Nobody ever answers so the general consensus is no -- it seems that
everyone with the capability to produce PPP is satisfied with SLIP.

We run MorningStar PPP on our suns. I have just found out that this
implementation can also do SLIP. 

First, some info on SLIP vs. PPP. This may be slanted towards PPP
since it came from MorningStar's PPP manual. And probably all the SLIP
limitations are limitations based on MorningStar's implementation.

"SLIP is really only a framing convention for arranging IP packets on
a link, and it provides few of PPP's advanced facilities.... SLIP does
not support the Asynchronous Control Character Map feature or the
escape option, and therefore can only be used over connections that are
[ completely 8-bit clean ]...."

The GOOD news is that this SLIP implementation DOES have the
autodialing, idle line hangup, packet filtering, and other useful
management facilities.

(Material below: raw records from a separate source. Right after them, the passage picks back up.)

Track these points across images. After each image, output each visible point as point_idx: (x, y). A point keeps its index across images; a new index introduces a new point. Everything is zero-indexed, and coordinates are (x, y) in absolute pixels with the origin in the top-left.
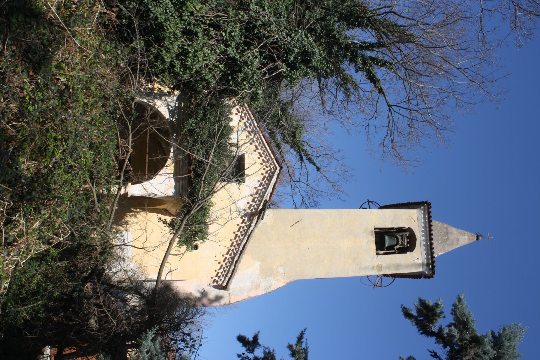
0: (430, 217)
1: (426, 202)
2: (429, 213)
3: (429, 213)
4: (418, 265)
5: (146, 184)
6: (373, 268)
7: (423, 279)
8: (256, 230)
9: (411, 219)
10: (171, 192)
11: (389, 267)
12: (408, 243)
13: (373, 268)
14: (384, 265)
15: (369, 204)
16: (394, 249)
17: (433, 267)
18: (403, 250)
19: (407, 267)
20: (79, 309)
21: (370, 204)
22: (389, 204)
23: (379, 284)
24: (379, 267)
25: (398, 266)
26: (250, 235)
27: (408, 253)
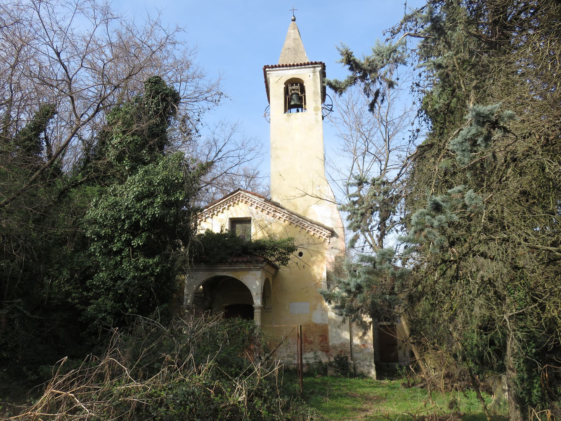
0: (276, 67)
1: (264, 69)
2: (272, 67)
3: (272, 67)
4: (314, 72)
5: (254, 294)
6: (316, 114)
7: (326, 71)
8: (287, 208)
9: (278, 80)
10: (259, 274)
11: (316, 101)
12: (296, 85)
13: (316, 114)
14: (314, 105)
15: (266, 113)
16: (302, 97)
17: (316, 63)
18: (303, 90)
19: (316, 87)
20: (135, 229)
21: (266, 114)
22: (264, 84)
23: (330, 107)
24: (316, 109)
25: (315, 93)
26: (291, 213)
27: (304, 85)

But more bad news may be that the on-demand
dialing feature really isn't useful unless your Linux box runs a slip
*server* (is such a thing available?), since the "other end" running
MorningStar PPP would have to make the connection to your Linux box.

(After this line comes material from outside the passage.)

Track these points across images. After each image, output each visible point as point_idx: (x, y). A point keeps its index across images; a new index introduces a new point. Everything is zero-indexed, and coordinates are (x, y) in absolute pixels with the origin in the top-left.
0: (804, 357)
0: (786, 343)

So, the point is, for all you PPP people out there, check with whoever
you want to connect to, they may be able to give you slip access with
their current PPP server (whether they are willing to is another matter). 
I am going to try to set this up for myself this week. 

---

Andy Tefft               - new, expanded .sig -     teffta@cs690-3.erie.ge.com



------------------------------

From: p@math-phys.FernUni-Hagen.de ()
Subject: PL/I under LINUX ?
Date: 6 Oct 1993 12:32:19 GMT

Hi,

I am very interested in a free PL/I compiler for LINUX. A converter
from PL/I to C is welcomed as well. Does somebody know where I can find
such a compiler (source or executable)?

Thanks very much,
Eberhard.Pietzsch at FernUni-Hagen.de


------------------------------

Crossposted-To: comp.os.linux.help
From: jamesg@rucs2.sunlab.cs.runet.edu (James G.)
Subject: [Q] Boot disk dies after sound card probe..
Date: Wed, 6 Oct 1993 02:50:17 GMT

I'm trying to install SLS 1.03.  I DiskDumped the a1.3 file to
a 1.44 disk.  When trying to boot from it, it hangs after
saying it located and initialized an Adlib card (my soundblast).
And the light stays lit, and I assume the disk is still spinning.

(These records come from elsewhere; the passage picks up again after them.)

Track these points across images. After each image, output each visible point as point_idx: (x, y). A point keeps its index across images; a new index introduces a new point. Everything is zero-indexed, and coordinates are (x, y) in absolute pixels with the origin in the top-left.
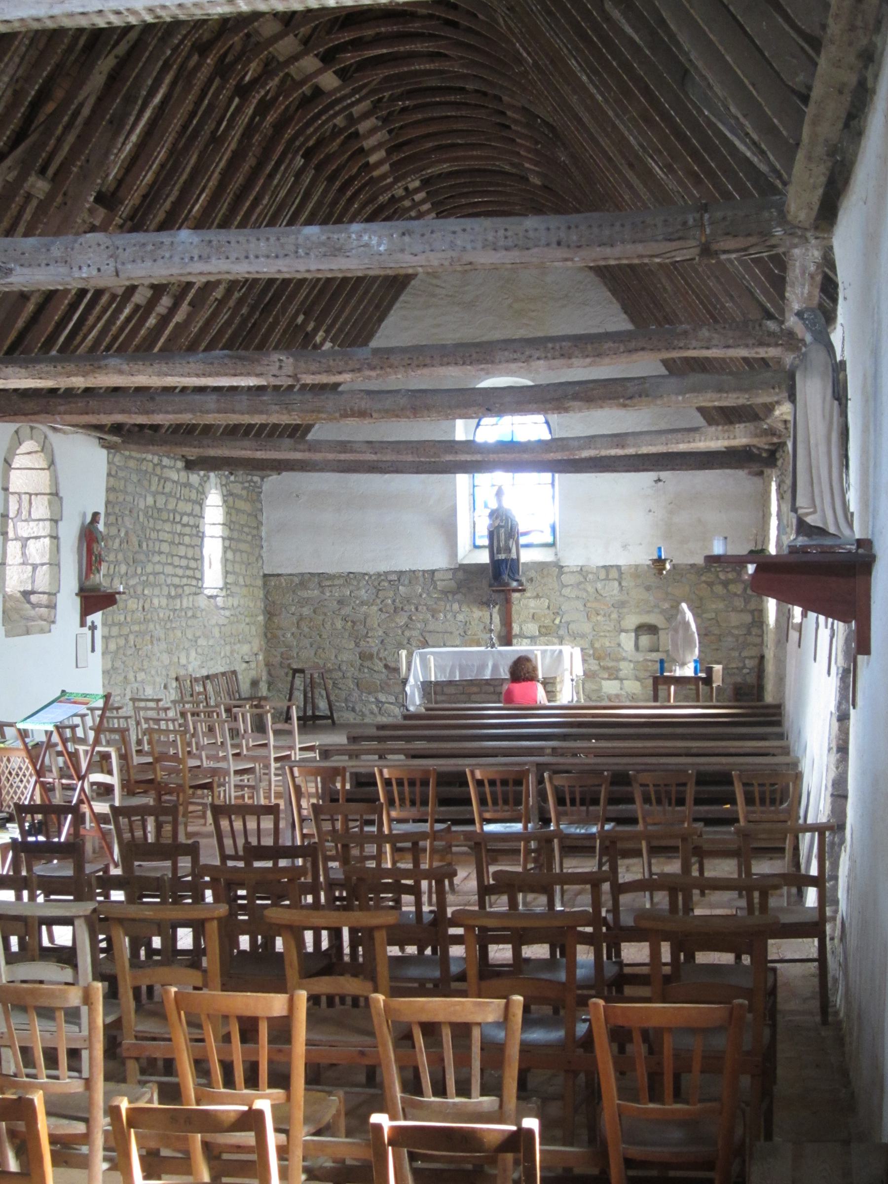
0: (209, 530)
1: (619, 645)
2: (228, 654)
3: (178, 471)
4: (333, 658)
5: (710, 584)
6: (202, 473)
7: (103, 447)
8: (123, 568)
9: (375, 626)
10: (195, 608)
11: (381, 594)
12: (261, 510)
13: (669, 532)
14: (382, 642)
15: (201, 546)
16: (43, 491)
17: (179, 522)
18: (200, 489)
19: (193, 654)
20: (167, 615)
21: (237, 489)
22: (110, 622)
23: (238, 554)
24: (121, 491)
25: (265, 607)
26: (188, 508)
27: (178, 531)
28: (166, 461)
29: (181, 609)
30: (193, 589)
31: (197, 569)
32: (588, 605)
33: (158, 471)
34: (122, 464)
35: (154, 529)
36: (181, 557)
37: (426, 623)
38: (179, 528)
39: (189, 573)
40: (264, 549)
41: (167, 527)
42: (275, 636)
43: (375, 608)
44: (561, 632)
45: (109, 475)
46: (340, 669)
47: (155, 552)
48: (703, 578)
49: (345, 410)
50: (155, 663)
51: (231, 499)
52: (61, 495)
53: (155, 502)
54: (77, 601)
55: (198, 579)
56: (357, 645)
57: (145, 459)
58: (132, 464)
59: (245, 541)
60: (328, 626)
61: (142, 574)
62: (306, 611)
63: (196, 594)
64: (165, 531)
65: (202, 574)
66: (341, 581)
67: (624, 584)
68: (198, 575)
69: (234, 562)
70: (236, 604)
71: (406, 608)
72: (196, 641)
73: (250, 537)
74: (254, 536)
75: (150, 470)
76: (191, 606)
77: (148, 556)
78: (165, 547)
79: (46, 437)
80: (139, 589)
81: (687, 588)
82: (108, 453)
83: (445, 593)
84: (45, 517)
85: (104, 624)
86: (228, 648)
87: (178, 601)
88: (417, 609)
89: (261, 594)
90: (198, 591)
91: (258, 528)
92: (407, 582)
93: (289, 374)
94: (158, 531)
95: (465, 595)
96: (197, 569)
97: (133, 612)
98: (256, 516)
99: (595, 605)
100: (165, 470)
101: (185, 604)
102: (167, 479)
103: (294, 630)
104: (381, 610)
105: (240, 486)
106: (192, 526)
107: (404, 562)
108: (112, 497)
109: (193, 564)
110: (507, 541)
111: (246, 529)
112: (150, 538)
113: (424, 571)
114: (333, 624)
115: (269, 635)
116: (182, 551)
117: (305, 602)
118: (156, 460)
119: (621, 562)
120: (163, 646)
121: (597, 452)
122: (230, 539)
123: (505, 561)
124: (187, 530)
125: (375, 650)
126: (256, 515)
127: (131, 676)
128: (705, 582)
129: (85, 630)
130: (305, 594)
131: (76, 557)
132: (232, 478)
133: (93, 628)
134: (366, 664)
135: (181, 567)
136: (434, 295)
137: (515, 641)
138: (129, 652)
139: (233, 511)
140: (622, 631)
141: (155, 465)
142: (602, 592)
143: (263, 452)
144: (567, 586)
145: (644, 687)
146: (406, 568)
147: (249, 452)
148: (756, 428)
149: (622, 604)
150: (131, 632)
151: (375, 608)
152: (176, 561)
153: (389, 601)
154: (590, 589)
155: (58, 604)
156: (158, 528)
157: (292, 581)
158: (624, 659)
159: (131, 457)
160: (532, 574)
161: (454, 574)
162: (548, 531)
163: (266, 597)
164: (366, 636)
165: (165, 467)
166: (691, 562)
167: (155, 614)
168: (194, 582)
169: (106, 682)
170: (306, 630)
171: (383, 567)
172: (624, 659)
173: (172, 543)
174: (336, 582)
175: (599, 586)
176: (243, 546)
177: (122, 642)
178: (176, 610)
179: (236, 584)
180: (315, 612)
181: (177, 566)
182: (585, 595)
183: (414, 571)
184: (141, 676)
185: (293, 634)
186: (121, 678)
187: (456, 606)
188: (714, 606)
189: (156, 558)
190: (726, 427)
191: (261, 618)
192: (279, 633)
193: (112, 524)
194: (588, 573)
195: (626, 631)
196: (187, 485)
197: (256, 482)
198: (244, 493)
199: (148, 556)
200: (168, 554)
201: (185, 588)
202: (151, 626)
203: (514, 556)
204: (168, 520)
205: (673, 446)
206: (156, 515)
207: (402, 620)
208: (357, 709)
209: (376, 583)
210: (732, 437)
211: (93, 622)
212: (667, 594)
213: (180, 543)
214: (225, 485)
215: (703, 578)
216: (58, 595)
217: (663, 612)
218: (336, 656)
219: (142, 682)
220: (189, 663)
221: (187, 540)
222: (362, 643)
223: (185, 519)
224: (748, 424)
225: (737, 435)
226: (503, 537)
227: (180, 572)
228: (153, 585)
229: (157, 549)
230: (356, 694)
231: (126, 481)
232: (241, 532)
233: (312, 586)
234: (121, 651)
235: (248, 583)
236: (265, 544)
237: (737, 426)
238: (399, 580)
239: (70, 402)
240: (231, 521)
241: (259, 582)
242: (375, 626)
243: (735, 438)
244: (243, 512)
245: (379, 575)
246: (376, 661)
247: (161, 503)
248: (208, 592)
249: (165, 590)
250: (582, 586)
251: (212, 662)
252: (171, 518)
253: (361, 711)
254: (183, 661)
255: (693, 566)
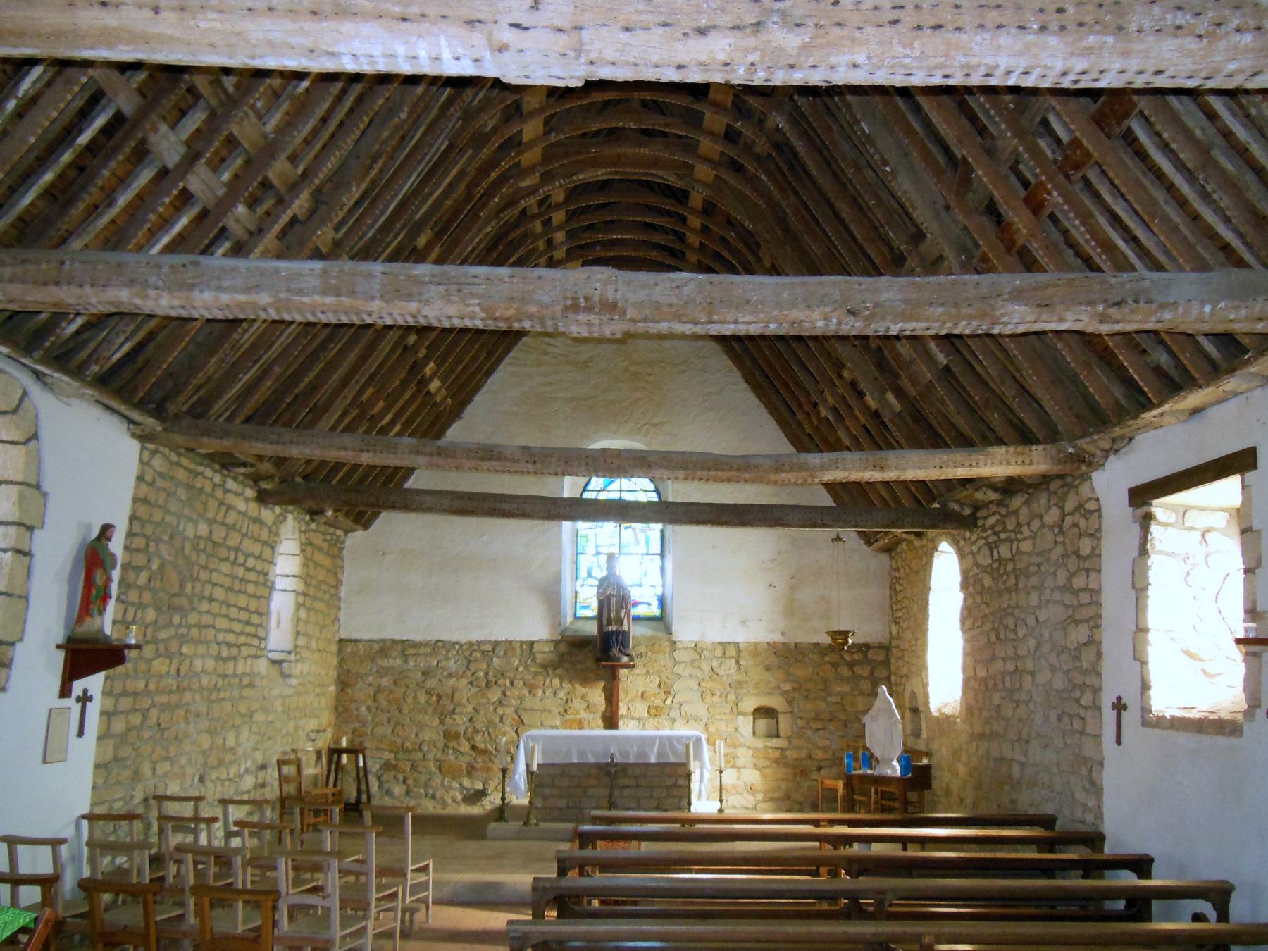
0: (281, 583)
1: (736, 729)
2: (291, 731)
3: (247, 500)
4: (413, 736)
5: (835, 666)
6: (278, 510)
7: (134, 435)
8: (151, 615)
9: (465, 701)
10: (252, 675)
11: (472, 666)
12: (342, 567)
13: (791, 609)
14: (471, 719)
15: (268, 599)
16: (12, 478)
17: (243, 565)
18: (274, 529)
19: (245, 732)
20: (213, 682)
21: (318, 539)
22: (118, 688)
23: (312, 614)
24: (159, 507)
25: (339, 676)
26: (256, 549)
27: (240, 576)
28: (231, 484)
29: (235, 675)
30: (253, 651)
31: (260, 625)
32: (703, 685)
33: (219, 493)
34: (163, 470)
35: (205, 568)
36: (240, 609)
37: (521, 699)
38: (241, 572)
39: (250, 629)
40: (342, 611)
41: (225, 567)
42: (346, 710)
43: (464, 682)
44: (673, 714)
45: (140, 478)
46: (420, 749)
47: (204, 597)
48: (827, 659)
49: (575, 299)
50: (187, 747)
51: (309, 549)
52: (46, 486)
53: (211, 532)
54: (60, 656)
55: (261, 639)
56: (442, 722)
57: (202, 474)
58: (181, 475)
59: (321, 600)
60: (409, 700)
61: (180, 625)
62: (385, 682)
63: (256, 657)
64: (221, 573)
65: (267, 634)
66: (428, 650)
67: (741, 662)
68: (261, 633)
69: (307, 622)
70: (305, 671)
71: (500, 682)
72: (251, 717)
73: (327, 597)
74: (332, 596)
75: (208, 489)
76: (248, 670)
77: (191, 601)
78: (219, 593)
79: (25, 394)
80: (174, 647)
81: (810, 669)
82: (143, 448)
83: (545, 667)
84: (9, 519)
85: (106, 693)
86: (292, 724)
87: (231, 664)
88: (512, 684)
89: (334, 661)
90: (260, 653)
91: (337, 587)
92: (502, 653)
93: (560, 23)
94: (211, 571)
95: (567, 670)
96: (260, 625)
97: (161, 676)
98: (336, 574)
99: (709, 685)
100: (229, 495)
101: (240, 669)
102: (229, 508)
103: (370, 702)
104: (471, 683)
105: (321, 537)
106: (259, 573)
107: (501, 631)
108: (143, 511)
109: (255, 619)
110: (618, 612)
111: (324, 587)
112: (197, 579)
113: (522, 642)
114: (415, 697)
115: (341, 709)
116: (242, 601)
117: (382, 673)
118: (217, 478)
119: (740, 638)
120: (204, 724)
121: (846, 474)
122: (305, 595)
123: (617, 633)
124: (252, 576)
125: (462, 729)
126: (336, 572)
127: (146, 770)
128: (829, 663)
129: (71, 703)
130: (386, 663)
131: (65, 588)
132: (313, 526)
133: (85, 698)
134: (451, 744)
135: (239, 621)
136: (547, 354)
137: (620, 723)
138: (147, 734)
139: (311, 565)
140: (740, 714)
141: (215, 486)
142: (718, 671)
143: (371, 454)
144: (679, 663)
145: (764, 776)
146: (502, 637)
147: (350, 453)
148: (1059, 451)
149: (740, 684)
150: (153, 705)
151: (464, 682)
152: (233, 613)
153: (481, 674)
154: (706, 668)
155: (16, 660)
156: (211, 566)
157: (371, 648)
158: (741, 745)
159: (178, 464)
160: (643, 649)
161: (555, 647)
162: (655, 604)
163: (340, 664)
164: (453, 712)
165: (229, 491)
166: (815, 641)
167: (195, 680)
168: (255, 642)
169: (100, 781)
170: (384, 703)
171: (475, 636)
172: (741, 745)
173: (230, 589)
174: (423, 650)
175: (715, 664)
176: (319, 605)
177: (136, 719)
178: (227, 676)
179: (308, 648)
180: (395, 683)
181: (233, 620)
182: (699, 674)
183: (511, 642)
184: (163, 767)
185: (368, 708)
186: (127, 773)
187: (556, 682)
188: (838, 689)
189: (205, 606)
190: (1019, 449)
191: (332, 688)
192: (353, 706)
193: (138, 550)
194: (703, 650)
195: (744, 714)
196: (257, 520)
197: (338, 537)
198: (325, 545)
199: (191, 601)
200: (222, 603)
201: (243, 648)
202: (188, 696)
203: (625, 628)
204: (226, 560)
205: (950, 470)
206: (209, 550)
207: (495, 695)
208: (438, 795)
209: (467, 653)
210: (1027, 461)
211: (85, 691)
212: (788, 674)
213: (240, 591)
214: (305, 532)
215: (827, 659)
216: (18, 645)
217: (783, 694)
218: (417, 735)
219: (166, 774)
220: (239, 745)
221: (251, 588)
222: (448, 720)
223: (251, 562)
224: (1048, 446)
225: (1035, 460)
226: (614, 607)
227: (237, 627)
228: (197, 642)
229: (207, 594)
230: (437, 779)
231: (168, 494)
232: (318, 588)
233: (394, 654)
234: (134, 733)
235: (321, 647)
236: (343, 606)
237: (1034, 447)
238: (493, 650)
239: (24, 261)
240: (308, 575)
241: (334, 648)
242: (465, 701)
243: (1031, 463)
244: (322, 566)
245: (471, 644)
246: (463, 741)
247: (219, 533)
248: (273, 656)
249: (214, 649)
250: (696, 664)
251: (270, 743)
252: (232, 557)
253: (442, 798)
254: (231, 742)
255: (816, 645)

Is there any cure for this?  I've even tried removing my soundcard,
but to no avail.  I had no problems with SLS 1.0

Please, any help you can give me would be greatly appreciated!
(Please, also, no SLS wars...)

Thanks,
James

------------------------------

From: djk@uamps.demon.co.uk (Dr David Kyte)
Subject: PERL
Reply-To: Djk@uamps.demon.co.uk
Date: Wed, 6 Oct 1993 14:48:00 +0000

Has anybody included IPC in their PERL binaries?
If so can anybody mail me the options selected
for the Configure script that geneartaes the binaries
under Linux.

Thanks
-- 
Dr Bunsen:  Looking for little perls of code!